I have contemplated the Peace Corps (PC) for over three years now. As a second year at the University of Virginia, I knew I wanted to work in international relations and be some sort of lawyer (a life long “dream” that I thought up since I was a little young’in and due to my stubborn state have yet to relinquish). I thought of the PC but pushed the idea out of my mind due to the fear that accompanied the thought. My third year of undergrad, I found myself traveling around Eastern and Western Europe, mostly by myself. The experience of living on trains, in hostels, and wandering the streets of foreign countries by myself, being completely dependent on myself, helped me not only mature, but allowed me to begin to believe in myself. I realized I was a lot stronger and courageous than I had ever thought. Not only learning to be resourceful in times of limited funds and cold (or warm) nights, the possibility of the PC started to become more of a reality. Although I was still fearful of the concept of going to a third world country, with no electricity or running water and having a large communication barrier, the idea seemed to be more of a welcomed challenge than a “absolutely not”. I was curious of the thought of challenging myself beyond my known limits.

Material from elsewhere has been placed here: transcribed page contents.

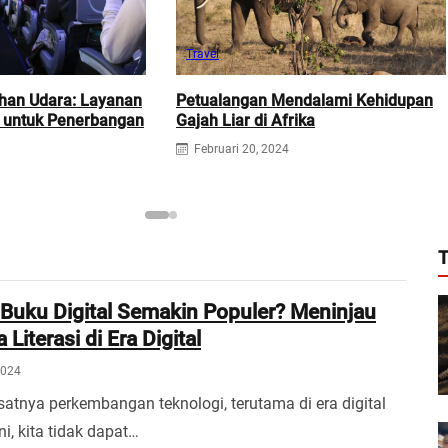
Travel
han Udara: Layanan
Petualangan Mendalami Kehidupan
 untuk Penerbangan
Gajah Liar di Afrika
Februari 20, 2024
T
uku Digital Semakin Populer? Meninjau
iterasi di Era Digital
2024
satnya perkembangan teknologi, terutama di era digital
ini, kita tidak dapat…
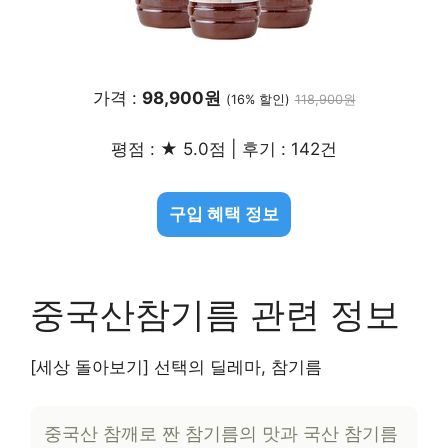
가격 :
98,900원
(16% 할인)
118,900원
평점 : ★ 5.0점 | 후기 : 142건
구입 혜택 정보
중국산참기름 관련 정보
[세상 돌아보기] 선택의 딜레마, 참기름
중국산 참깨로 짠 참기름의 맛과 국산 참기름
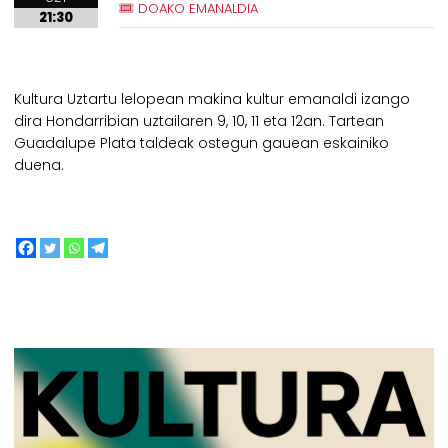
DOAKO EMANALDIA
21:30
Kultura Uztartu lelopean makina kultur emanaldi izango
dira Hondarribian uztailaren 9, 10, 11 eta 12an. Tartean
Guadalupe Plata taldeak ostegun gauean eskainiko
duena.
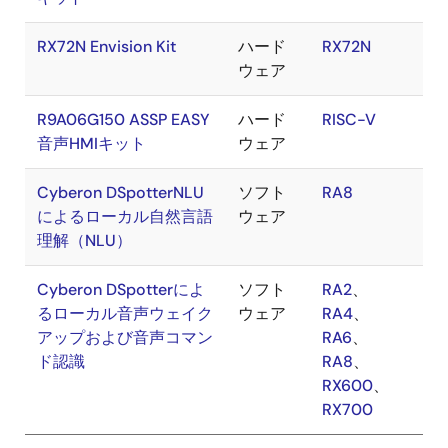
RX72N Envision Kit
ハード
RX72N
ウェア
R9A06G150 ASSP EASY
ハード
RISC-V
音声HMIキット
ウェア
Cyberon DSpotterNLU
ソフト
RA8
によるローカル自然言語
ウェア
理解（NLU）
Cyberon DSpotterによ
ソフト
RA2
、
るローカル音声ウェイク
ウェア
RA4
、
アップおよび音声コマン
RA6
、
ド認識
RA8
、
RX600
、
RX700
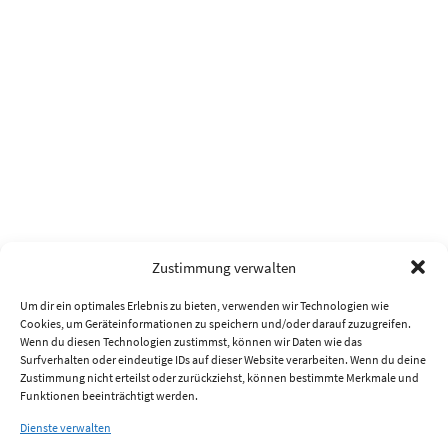
Zustimmung verwalten
Um dir ein optimales Erlebnis zu bieten, verwenden wir Technologien wie
Cookies, um Geräteinformationen zu speichern und/oder darauf zuzugreifen.
Wenn du diesen Technologien zustimmst, können wir Daten wie das
Surfverhalten oder eindeutige IDs auf dieser Website verarbeiten. Wenn du deine
Zustimmung nicht erteilst oder zurückziehst, können bestimmte Merkmale und
Funktionen beeinträchtigt werden.
Dienste verwalten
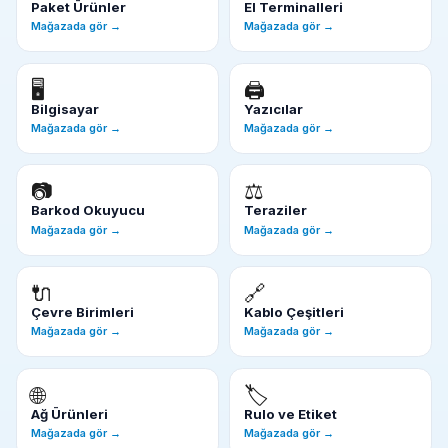
Paket Ürünler
El Terminalleri
Mağazada gör →
Mağazada gör →
🖥️
🖨️
Bilgisayar
Yazıcılar
Mağazada gör →
Mağazada gör →
📷
⚖️
Barkod Okuyucu
Teraziler
Mağazada gör →
Mağazada gör →
🔌
🔗
Çevre Birimleri
Kablo Çeşitleri
Mağazada gör →
Mağazada gör →
🌐
🏷️
Ağ Ürünleri
Rulo ve Etiket
Mağazada gör →
Mağazada gör →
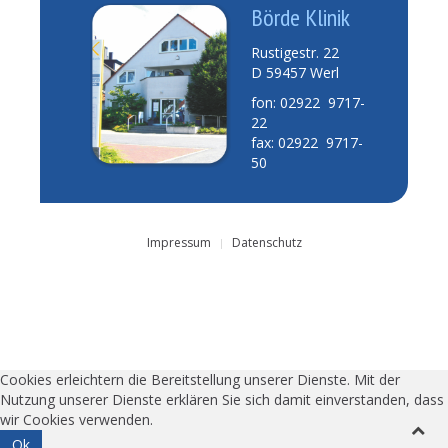
Börde Klinik
Rustigestr. 22
D 59457 Werl
fon: 02922 9717-
22
fax: 02922 9717-
50
Impressum
Datenschutz
Cookies erleichtern die Bereitstellung unserer Dienste. Mit der
Nutzung unserer Dienste erklären Sie sich damit einverstanden, dass
wir Cookies verwenden.
Ok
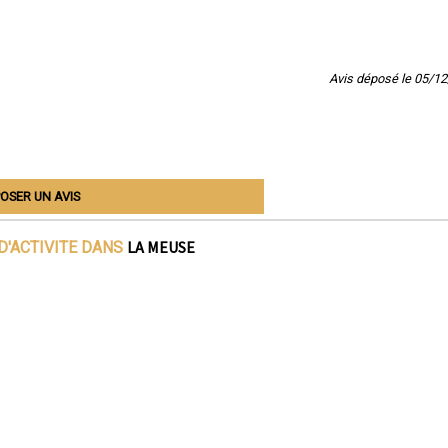
Avis déposé le 05/1
OSER UN AVIS
LA MEUSE
D'ACTIVITE DANS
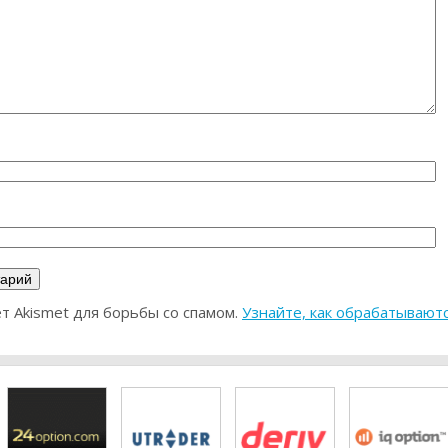
ет Akismet для борьбы со спамом.
Узнайте, как обрабатывают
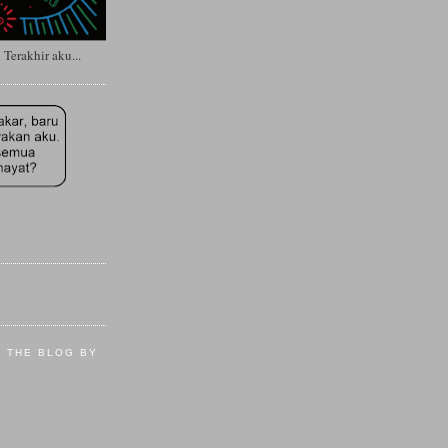
erakhir aku...
E THE BLOG BY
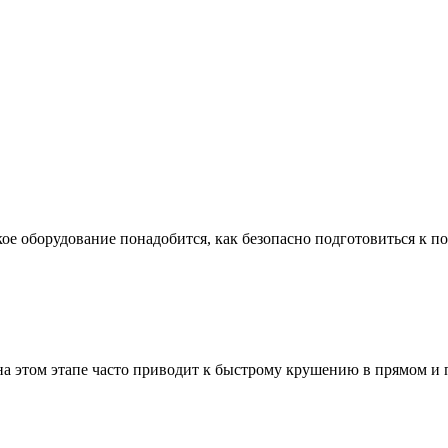
ое оборудование понадобится, как безопасно подготовиться к по
а этом этапе часто приводит к быстрому крушению в прямом и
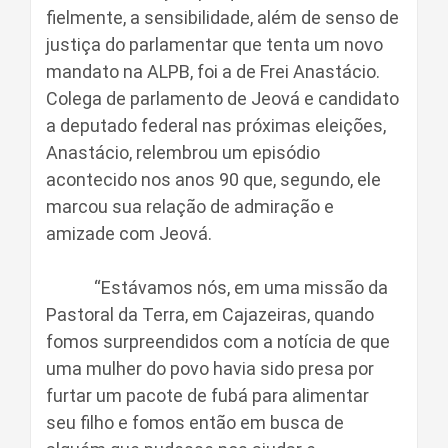
fielmente, a sensibilidade, além de senso de
justiça do parlamentar que tenta um novo
mandato na ALPB, foi a de Frei Anastácio.
Colega de parlamento de Jeová e candidato
a deputado federal nas próximas eleições,
Anastácio, relembrou um episódio
acontecido nos anos 90 que, segundo, ele
marcou sua relação de admiração e
amizade com Jeová.
“Estávamos nós, em uma missão da
Pastoral da Terra, em Cajazeiras, quando
fomos surpreendidos com a notícia de que
uma mulher do povo havia sido presa por
furtar um pacote de fubá para alimentar
seu filho e fomos então em busca de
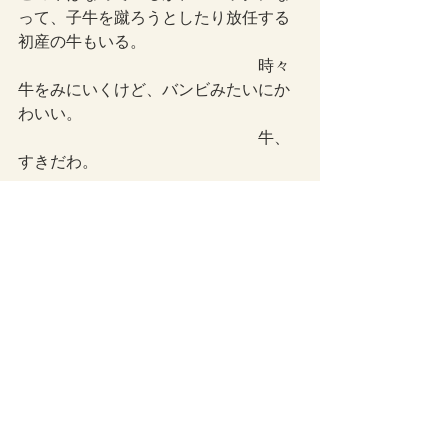
って、子牛を蹴ろうとしたり放任する
初産の牛もいる。
　　　　　　　　　　　　　　　時々
牛をみにいくけど、バンビみたいにか
わいい。
　　　　　　　　　　　　　　　牛、
すきだわ。　　　　　　　
ライフスタイル
最新記事
すべて表示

Beyond my fearful thoughts, the idea and concept of the PC was something I had always valued and respected. I was studying foreign relations in college and read about the troubles and realities of peace between countries. Written treaties, diplomatic relationships, and customary international laws between nations were things that I found very intriguing to study. Consequently studying at a top college in the nation requires you to take classes that (in thought) will create a ‘well-rounded’ person. In every one of my classes we would discuss the nature between ethics and politics. In any liberal arts class theology and politics struggle with each other, they collide like atoms in a structured environment. Immanuel Kant believed that reason is the salvation of humanity. He said that although human nature is not pretty, we know that we can work towards peace because nature has given us the ability to reason and over time our reason will allow us to make better decisions.

In 1961 President Kennedy established the Peace Corps in order to promote world peace and friendship. He wanted to create a program, which would established a better understanding of Americans on part of the peoples serves, and in reverse, help promote a better understanding of other cultures on part Americans. While making my decision to apply for the PC I realized that if I wanted to work in the human rights sector when I ‘grew up’, I didn’t want to just learn about human rights abuses in textbooks, I wanted to experience them in person. I waned to immerse myself into a community with no running water and electricity, become a part of that community and live like they live. My passion to work in human rights and my nature as a person accumulated in my final decision to volunteer with the PC.

I have no idea what I am getting myself into. There is only so much a person can do over the Internet. One can read about a place, read about its peoples, look at pictures and research a culture, all without leaving a confined space. Robin Williams said, in Good Will Hunting: “But I'll bet you can't tell me what it smells like in the Sistine Chapel. You've never actually stood there and looked up at that beautiful ceiling”. I want that.

This is the first post. This blog with chronicle my experiences in Mali; my fears, my many inevitable crazy adventures, my thoughts, feelings. It will, hopefully, allow me to organize the wild challenging adventure that will be Peace Corps Mali.